### TASK
Return all of the data exactly as written, without the pictures.

### DATA
+ + +
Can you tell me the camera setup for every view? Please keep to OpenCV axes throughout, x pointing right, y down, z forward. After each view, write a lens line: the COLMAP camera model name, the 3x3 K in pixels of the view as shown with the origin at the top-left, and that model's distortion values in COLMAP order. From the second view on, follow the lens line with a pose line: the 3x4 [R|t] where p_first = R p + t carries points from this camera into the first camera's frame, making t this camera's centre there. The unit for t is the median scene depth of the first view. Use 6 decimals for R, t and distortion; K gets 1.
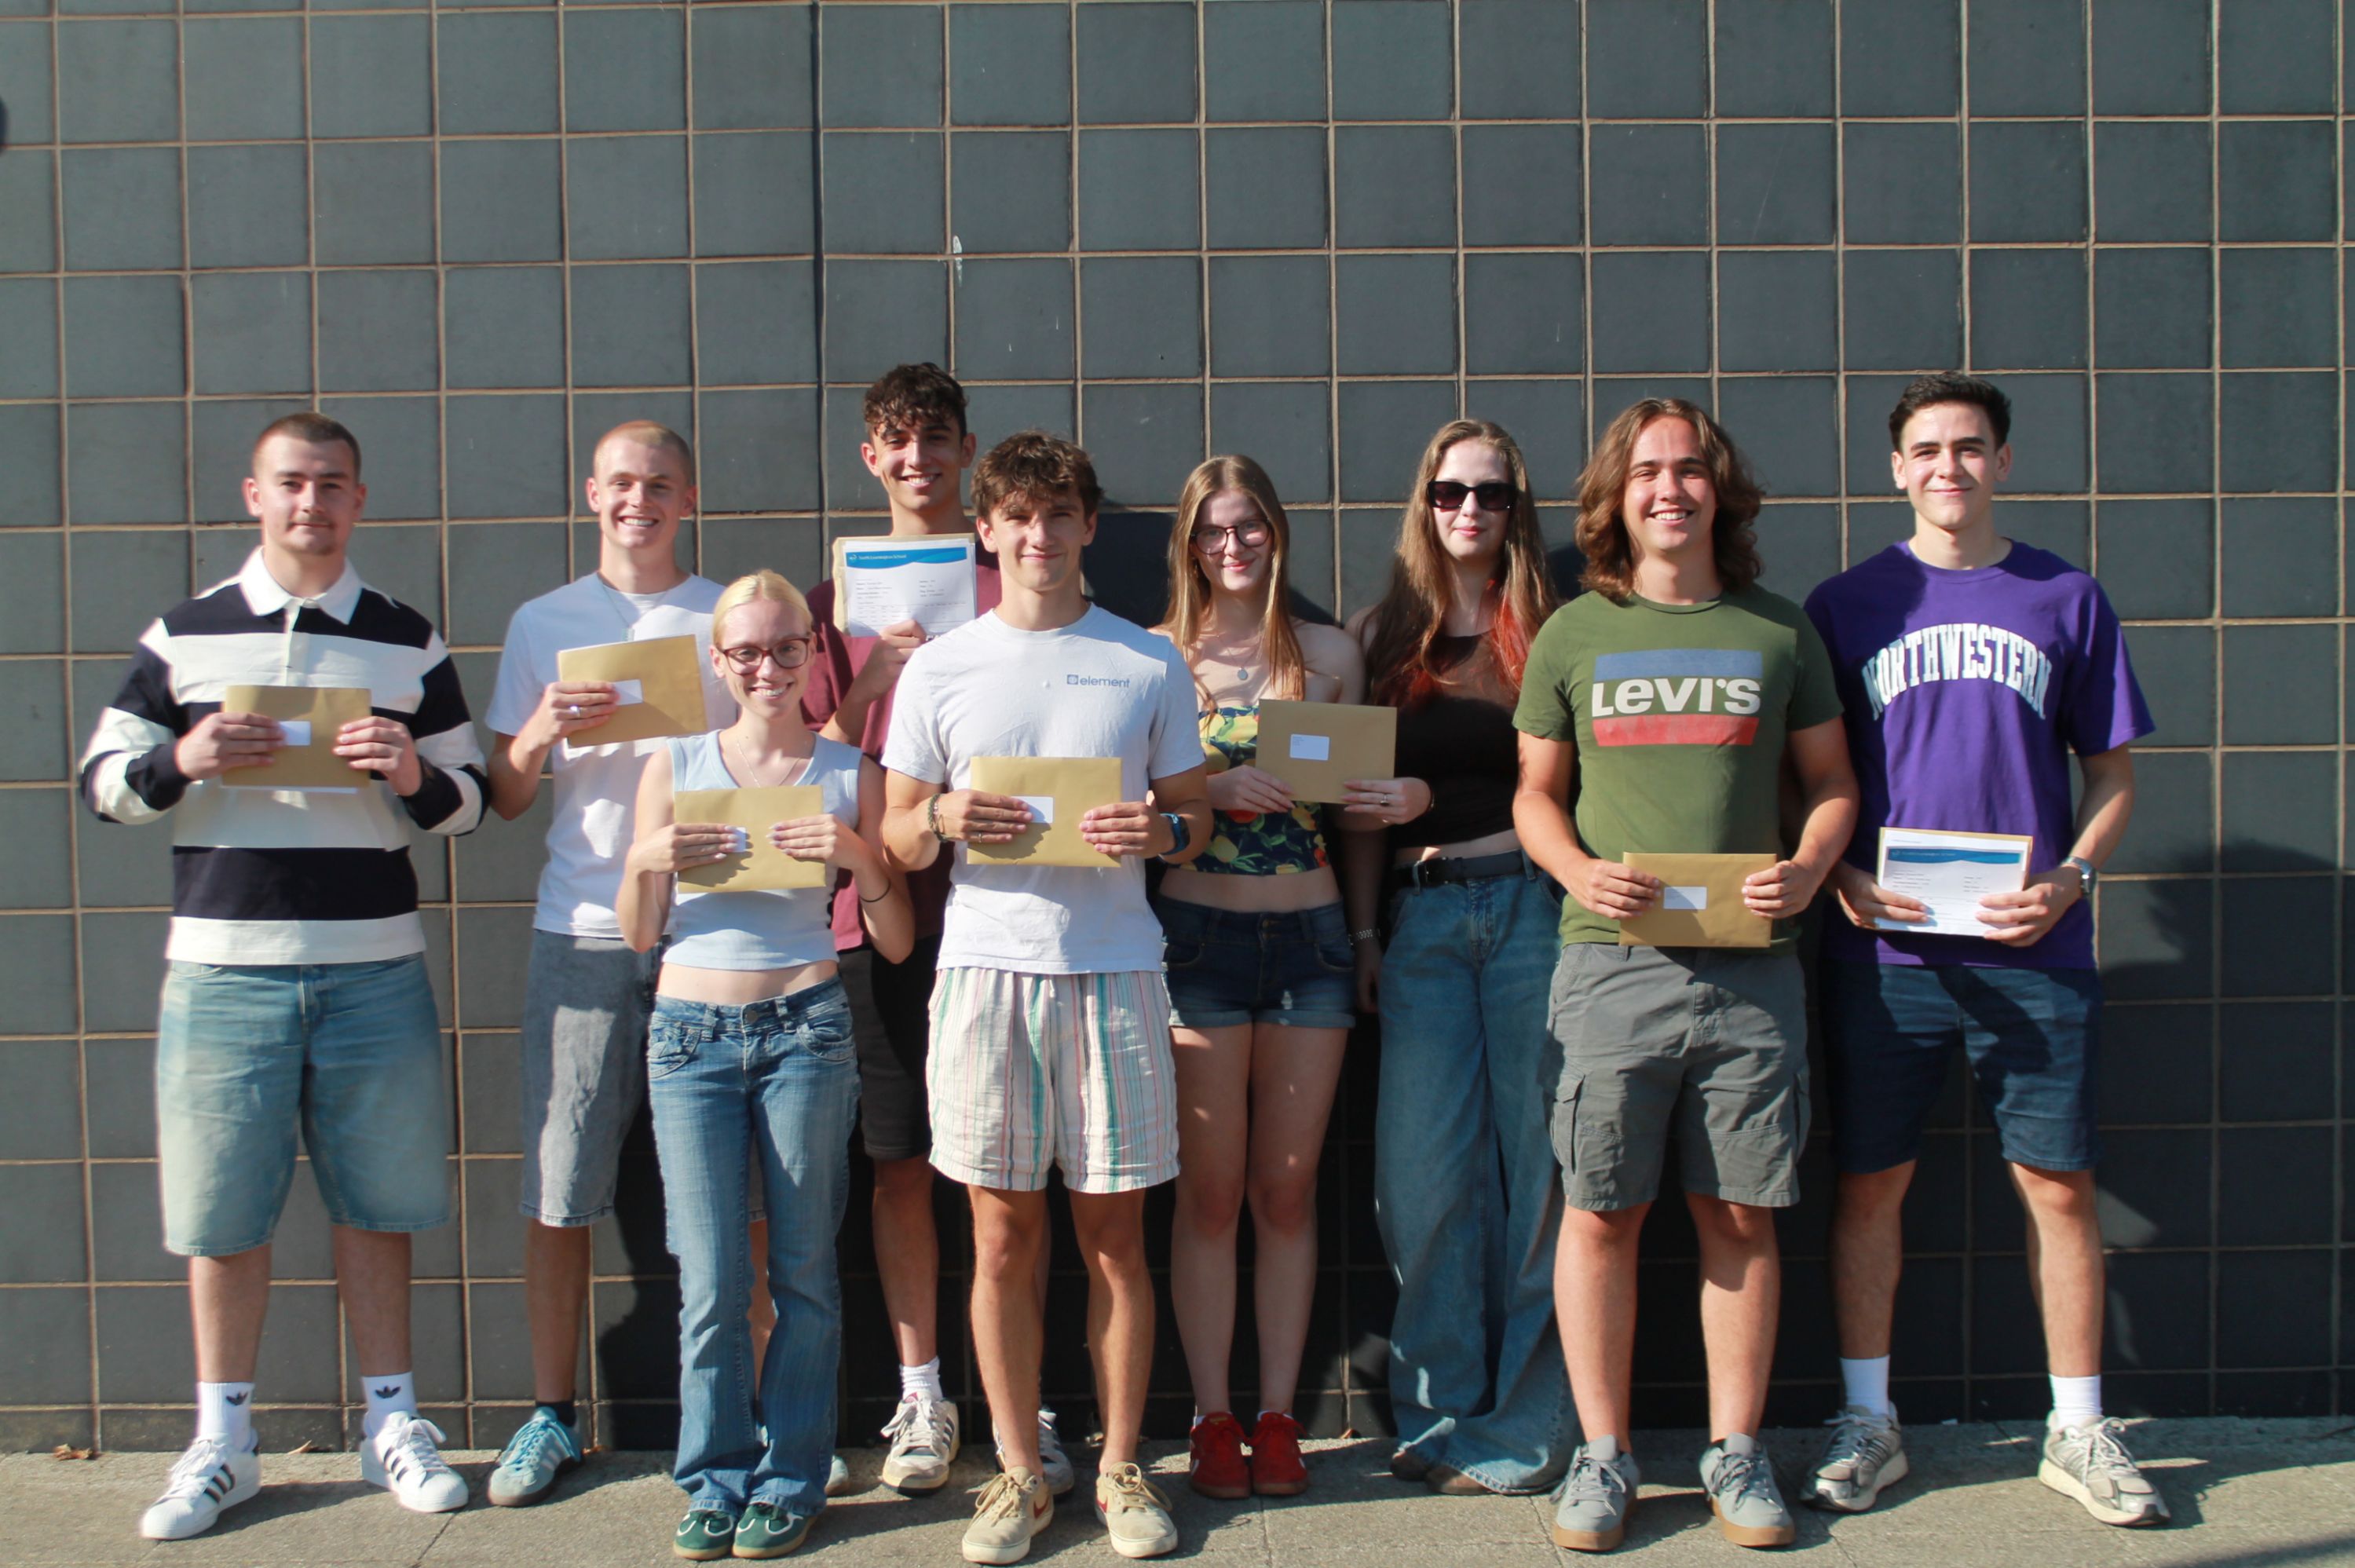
lens RADIAL K [[2864.3, 0, 1177.5], [0, 2864.3, 784.0], [0, 0, 1]] dist [-0.072670, 0.101683]
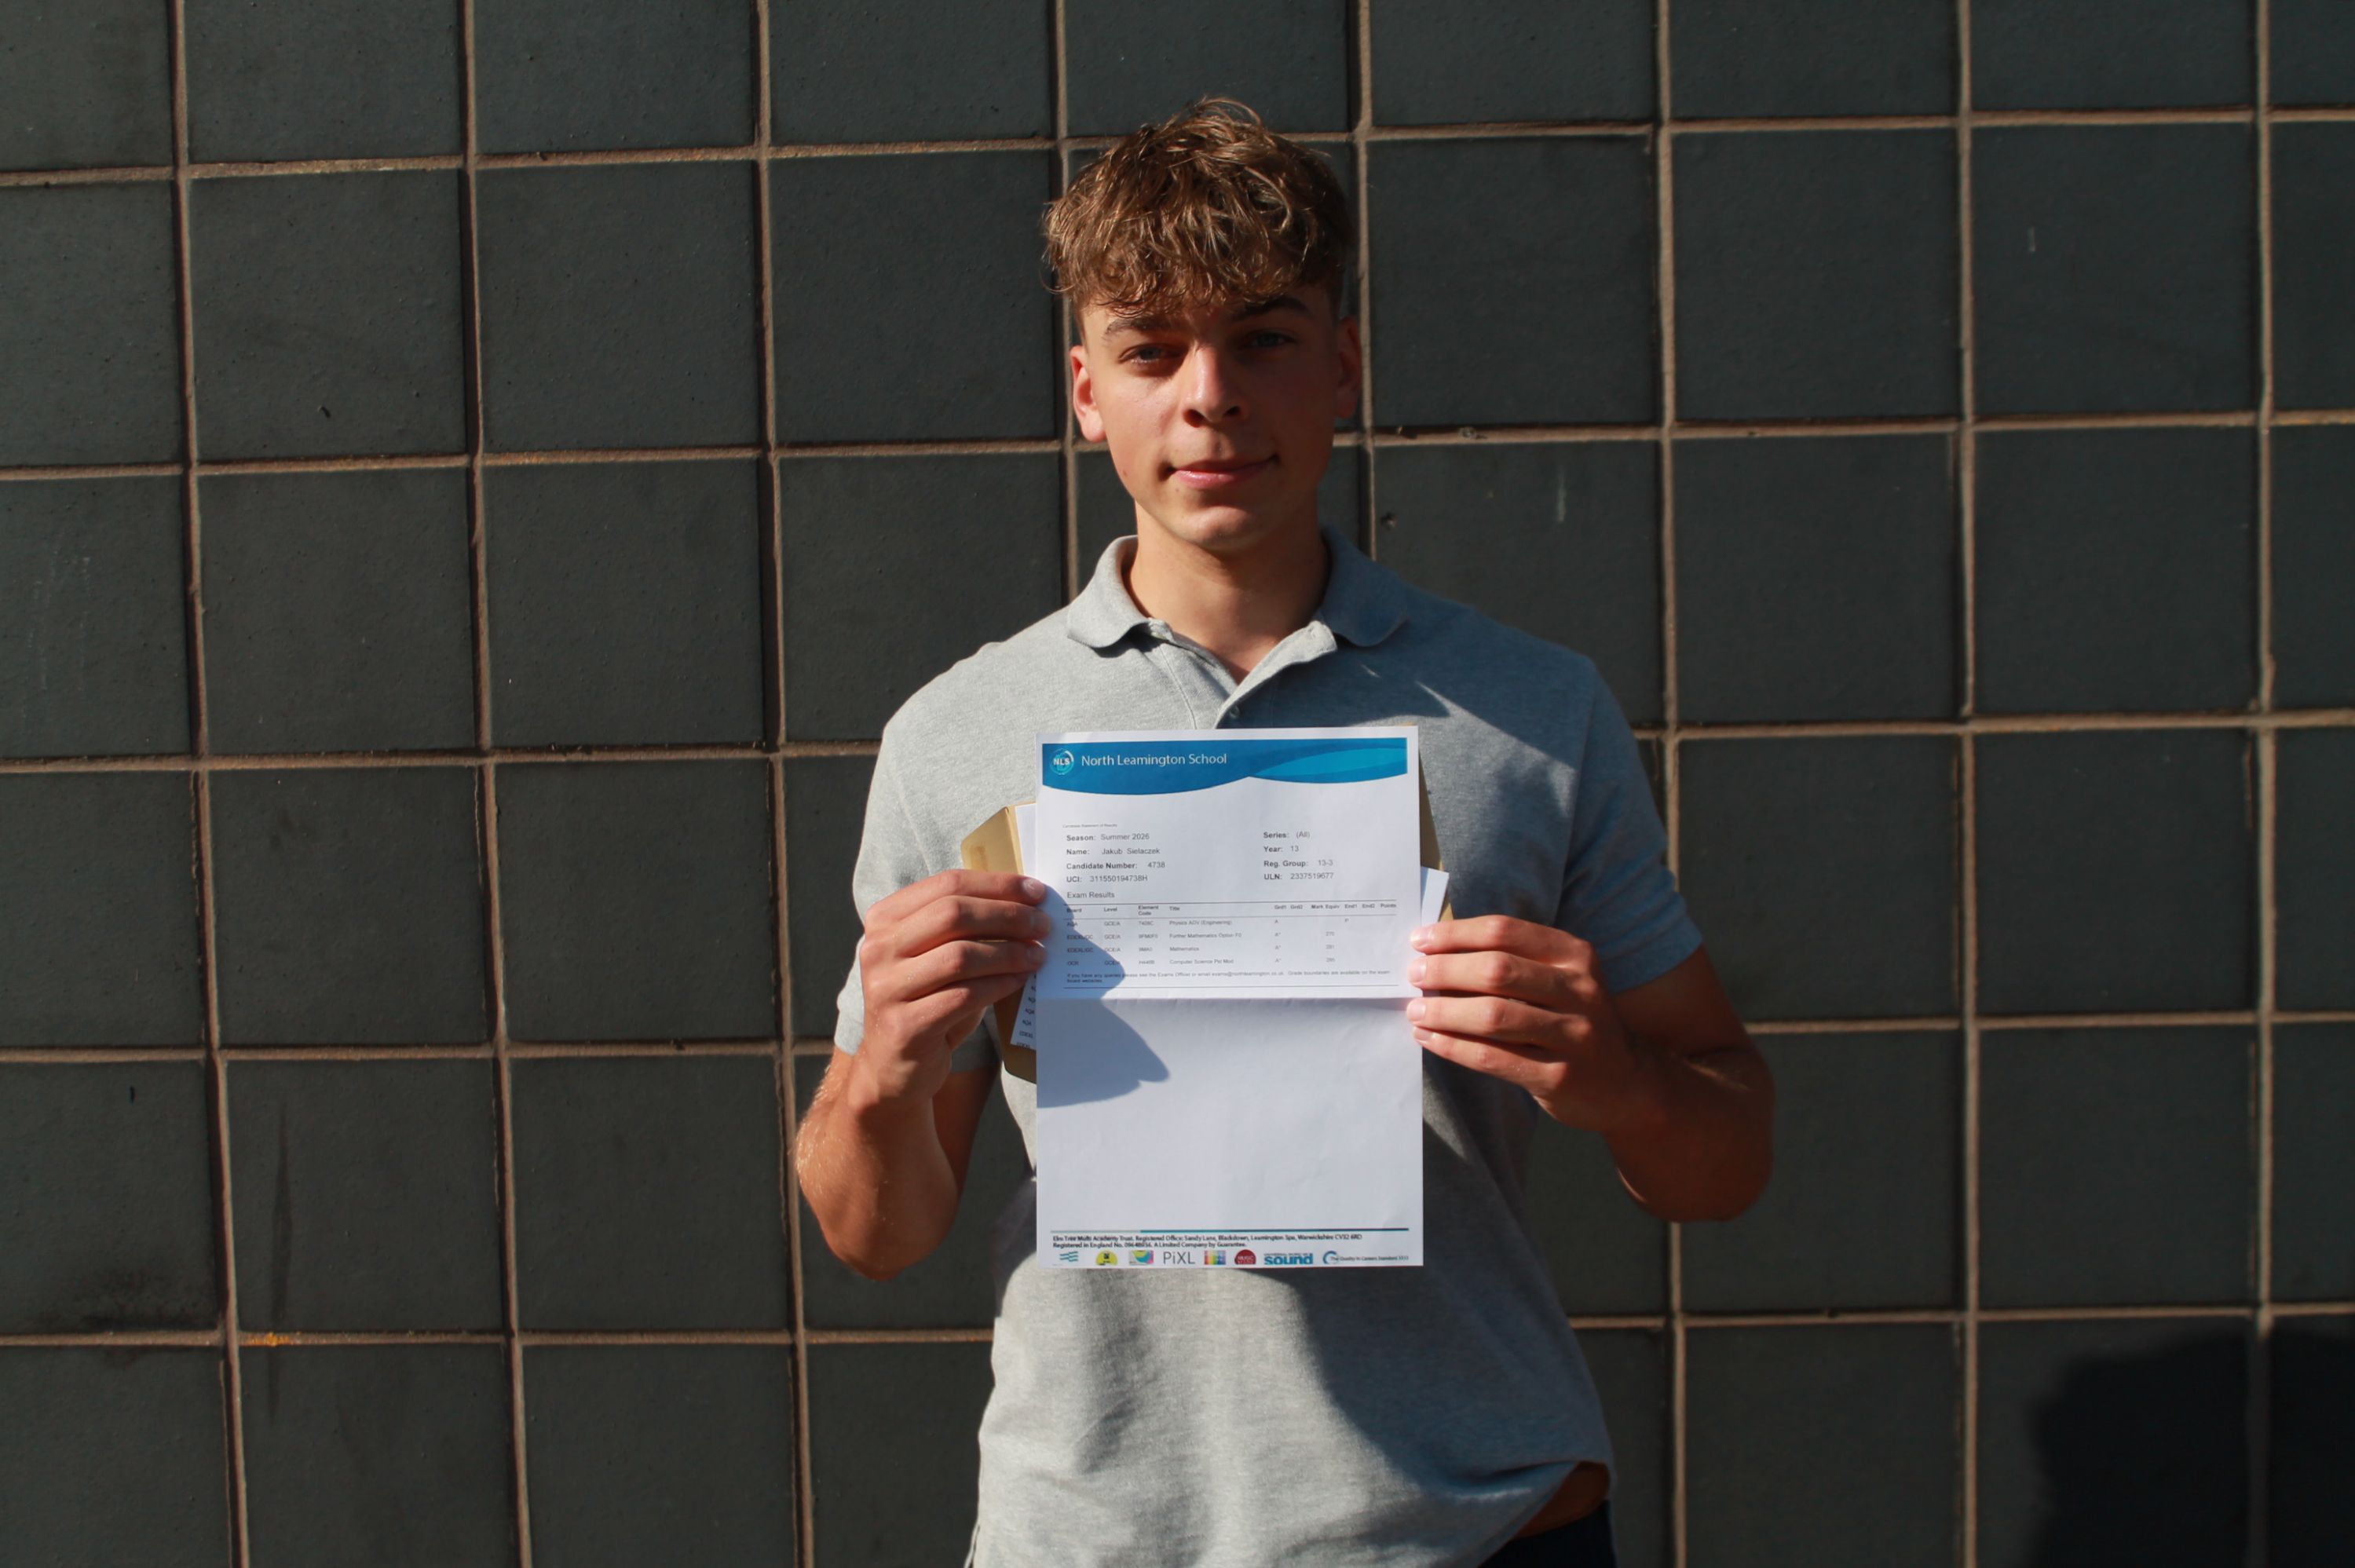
lens RADIAL K [[2864.3, 0, 1177.5], [0, 2864.3, 784.0], [0, 0, 1]] dist [-0.072670, 0.101683]
pose [[0.999298, -0.004367, -0.037218, -0.359734], [0.004546, 0.999978, 0.004730, -0.040754], [0.037197, -0.004896, 0.999296, 0.570647]]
+ + +
### YOUR SOLUTION
Can you tell me the camera setup for every view? Please keep to OpenCV axes throughout, x pointing right, y down, z forward. After each view, write a lens line: the COLMAP camera model name, the 3x3 K in pixels of the view as shown with the origin at the top-left, and that model's distortion values in COLMAP order. From the second view on, follow the lens line with a pose line: the 3x4 [R|t] where p_first = R p + t carries points from this camera into the first camera's frame, making t this camera's centre there. The unit for t is the median scene depth of the first view. Use 6 decimals for R, t and distortion; K gets 1.
lens RADIAL K [[2864.3, 0, 1177.5], [0, 2864.3, 784.0], [0, 0, 1]] dist [-0.072670, 0.101683]
lens RADIAL K [[2864.3, 0, 1177.5], [0, 2864.3, 784.0], [0, 0, 1]] dist [-0.072670, 0.101683]
pose [[0.999298, -0.004367, -0.037218, -0.359734], [0.004546, 0.999978, 0.004730, -0.040754], [0.037197, -0.004896, 0.999296, 0.570647]]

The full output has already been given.